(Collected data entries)
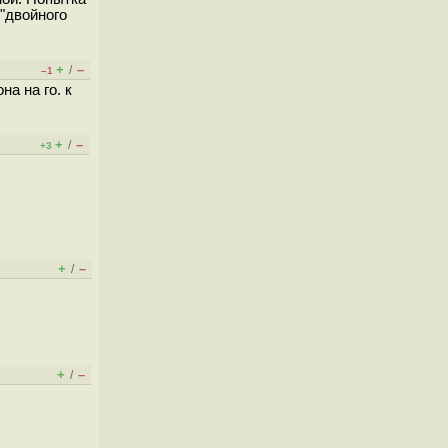
"двойного
+
–
/
–1
а на го. к
+
–
/
+3
+
–
/
+
–
/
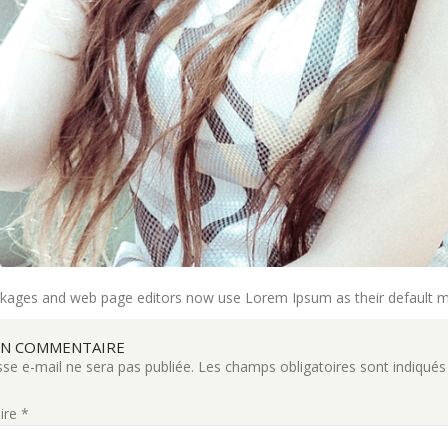
ckages and web page editors now use Lorem Ipsum as their default m
UN COMMENTAIRE
se e-mail ne sera pas publiée.
Les champs obligatoires sont indiqué
ire
*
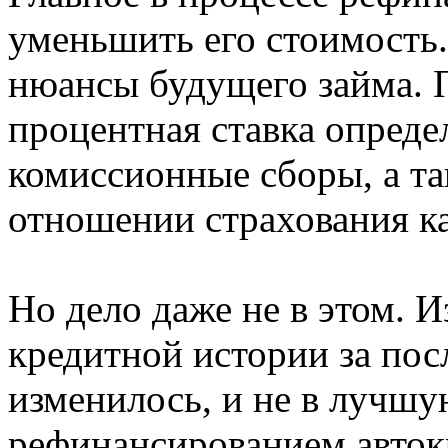
уменьшить его стоимость.
нюансы будущего займа. П
процентная ставка определ
комиссионные сборы, а та
отношении страхования ка
Но дело даже не в этом. 
кредитной истории за пос
изменилось, и не в лучшу
рефинансированием авток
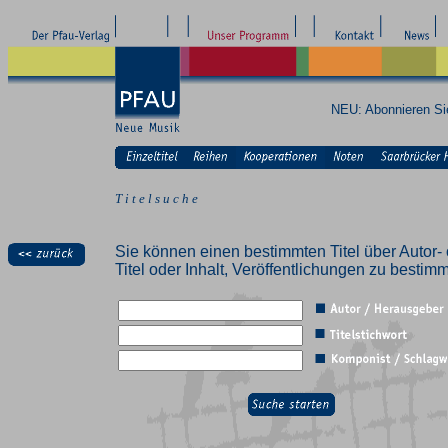
NEU: Abonnieren S
T i t e l s u c h e
Sie können einen bestimmten Titel über Autor- 
Titel oder Inhalt, Veröffentlichungen zu besti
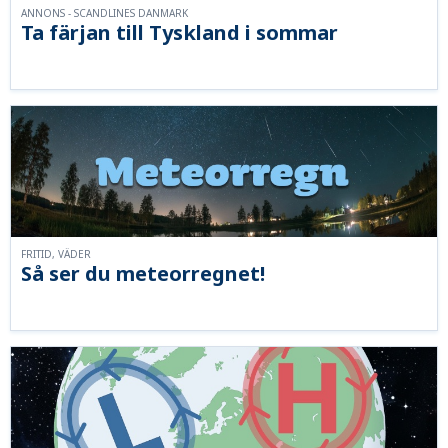
ANNONS - SCANDLINES DANMARK
Ta färjan till Tyskland i sommar
FRITID, VÄDER
Så ser du meteorregnet!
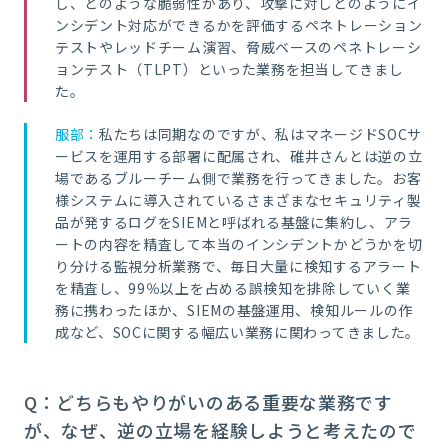
し、どのような脆弱性があり、攻撃に対しどのようにイ
ンシデント対応ができるかを評価するペネトレーション
テストやレッドチーム演習、脅威ベースのペネトレーシ
ョンテスト（TLPT）といった業務を担当してきまし
た。
服部：
私たちは同期なのですが、私はマネージドSOCサ
ービスを運用する部署に配属され、碓井さんとは逆の立
場であるブルーチーム側で業務を行ってきました。お客
様システムに導入されているさまざまなセキュリティ製
品が発するログをSIEMと呼ばれる基盤に集約し、アラ
ートの内容を精査して本当のインシデントかどうかを切
り分ける監視分析業務で、毎日
大量に検知するアラート
を精査し、
99％以上を占める誤検知を排除していく業
務に携わったほか、SIEMの基盤運用、検知ルールの作
成など、SOCに関する幅広い業務に関わってきました。
Q：どちらもやりがいのある重要な業務です
が、なぜ、逆の立場を経験しようと考えたので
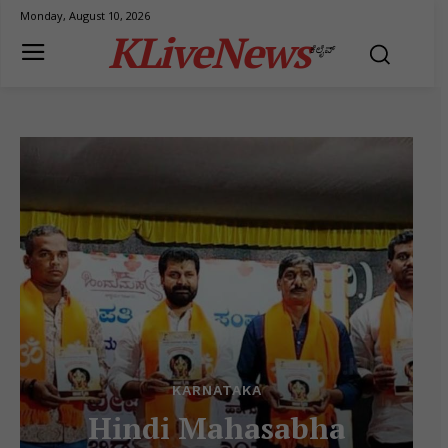
Monday, August 10, 2026
KLiveNews
ಕೆಲೈವ್
KARNATAKA
Hindi Mahasabha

How to complete this task:
Check each line above for the string "Titel" and report how many lines have it, giving only the number.

Result:
2